Giants on the Subway

(New York – November, 1955)

     It was a perfect day for football. The two New York Giants who ducked their hulking heads hopping the Bronx train at 34th Street knew that. It would be bloody, bone-crushing. It was the Bears coming to town.

Al Donovan and Billy Macheski were linemen. They played both ways…offensive and defensive. As the signed autographs for little kids, they talked about the afternoon’s competition.

“I don’t like playing this team,” said Macheski. “Last year Lane bit off a piece of my earlobe after a recovered his fumble. Then later in the game Switzer kicked me when the ref wasn’t lookin’.”

“You’re a stitch!” laughed Donovan. “Who was it that was voted Mr. Doom at the team dinner last year? Wasn’t it something like Machewly…Macherny…oh, yes, Macheski!”

“That was for my performance on defense,” barked Macheski. “When I’m on offense I’m really quite polite. After I drive their helmets into the turf, I help them up. Rather gallant, I think. Before and after the game I tip my hat to the ladies, whether at home or away, and always send my mom a birthday card.”

“A virtual saint he is,” smiled Donovan. “The Polish prince himself! I’m just glad I don’t have to play against you on Sundays. Tuesday and Thursday practices are bad enough.”

“That’s the nicest thing you’ve ever said about me, Al,” quipped Macheski rubbing away an imaginary tear.


A small boy in a Dodger hat toddled up to the two offering them a bite of his apple.

“Why sure, son,” said Donovan biting off a small piece from the uneaten side of the apple. “How about you, Billy?”

“Oh, I’m not hungry…”

“Have a bite of the kid’s apple,” said Donovan.

“Sure, Al,” frowned Macheski taking a small chomp.

The giant hauled the kid up onto his lap and asked him the particulars. He told him he lived in Brooklyn too. His young mother sat across the aisle beaming at the two bruins.
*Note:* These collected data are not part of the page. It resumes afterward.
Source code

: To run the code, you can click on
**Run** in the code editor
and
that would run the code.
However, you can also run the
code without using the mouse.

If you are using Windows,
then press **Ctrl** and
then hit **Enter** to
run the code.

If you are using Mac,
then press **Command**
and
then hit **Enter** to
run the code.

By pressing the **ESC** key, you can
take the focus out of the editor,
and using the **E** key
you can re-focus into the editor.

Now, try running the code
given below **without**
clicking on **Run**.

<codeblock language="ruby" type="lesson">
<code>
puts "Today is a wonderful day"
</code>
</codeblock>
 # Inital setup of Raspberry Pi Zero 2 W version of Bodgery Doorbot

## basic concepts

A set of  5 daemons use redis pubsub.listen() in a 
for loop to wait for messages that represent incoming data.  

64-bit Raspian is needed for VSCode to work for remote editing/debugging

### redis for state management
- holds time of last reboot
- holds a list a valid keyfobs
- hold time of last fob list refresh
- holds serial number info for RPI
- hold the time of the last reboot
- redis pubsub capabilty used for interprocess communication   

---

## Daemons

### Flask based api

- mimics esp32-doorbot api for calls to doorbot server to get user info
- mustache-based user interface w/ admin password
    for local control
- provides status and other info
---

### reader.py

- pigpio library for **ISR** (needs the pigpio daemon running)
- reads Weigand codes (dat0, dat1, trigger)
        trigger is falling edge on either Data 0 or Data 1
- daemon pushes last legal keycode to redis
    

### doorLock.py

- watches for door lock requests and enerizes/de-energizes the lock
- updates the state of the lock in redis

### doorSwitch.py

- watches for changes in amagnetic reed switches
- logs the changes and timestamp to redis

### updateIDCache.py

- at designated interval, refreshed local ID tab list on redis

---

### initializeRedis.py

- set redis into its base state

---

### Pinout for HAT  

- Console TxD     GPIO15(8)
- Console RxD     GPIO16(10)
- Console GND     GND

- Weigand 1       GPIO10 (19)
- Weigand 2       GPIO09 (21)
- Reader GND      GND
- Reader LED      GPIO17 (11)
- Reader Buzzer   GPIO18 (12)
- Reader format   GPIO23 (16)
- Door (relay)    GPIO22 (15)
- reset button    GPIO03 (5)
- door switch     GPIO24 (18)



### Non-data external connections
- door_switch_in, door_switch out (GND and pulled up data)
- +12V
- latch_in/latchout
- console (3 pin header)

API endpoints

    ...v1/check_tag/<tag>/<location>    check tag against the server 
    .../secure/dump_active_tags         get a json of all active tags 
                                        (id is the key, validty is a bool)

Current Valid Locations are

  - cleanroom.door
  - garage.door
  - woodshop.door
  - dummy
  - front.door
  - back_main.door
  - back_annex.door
“Are you going to the game today, son?” asked Macheski.

“No, sir,” answered the kid. “We’re going to see my dad. He’s in jail.”

At that, the mother grimaced.

“Don’t bore these nice men with your stories, Billy,” she said.

“Billy, huh,” smiled Macheski. “We’re both Billies…”

The subway screeched to a halt and the mother and son got off the train. The kids waved good-bye and the monsters smiled back.

“The kid’s dad in jail, heh. That’s a corker. I remember getting thrown in jail back in 1950 after we beat California in the Rose Bowl.”

The subway rolled through Harlem, stopping at various points for passengers to enter and depart. Several of those recognized the two Giants and wished them well on the afternoon’s game.

“You’ll cream those Bears today,” said one man.

“You’ll smash ’em,” shouted two boys who tossed a football back and forth in their seats.

“I wonder if you could sign last week’s program for my daughter,” asked another rider who said she lived in Chelsea. “She’s a big fan of yours, Billy.”

The train reached the Bronx, just as an elderly fan completed his appraisal of the team’s chances for the remainder of the season.

“Almost there,” whispered Al to himself. “I’m glad I have tomorrow off. I’ll need it to soak this knee. Then I’ll take Saturday to go over the offense for next week’s game in Green Bay.”

“Oh, hell, we’re going up to that ice box? The $3,000 they pay me to play football just ain’t enough. Frostbite is worth $4,000 at least.”

“Yeah, and you’ve got two kids to send to college someday,” said Macheski.

“Why do you think I have a day jog down at the Brooklyn Ship Yards. Longshoremen are still paid better than the heroes of the gridiron,” said Donovan sarcastically, “besides they pay a pension.”

The train pulled up across from Yankee stadium and the two threw their spikes over their shoulders and departed.

“No matter how many games I play I still get butterflies,” said Macheski, “but I love it.”

“Sissy,” chided Donovan. “It’s a grand day for football.”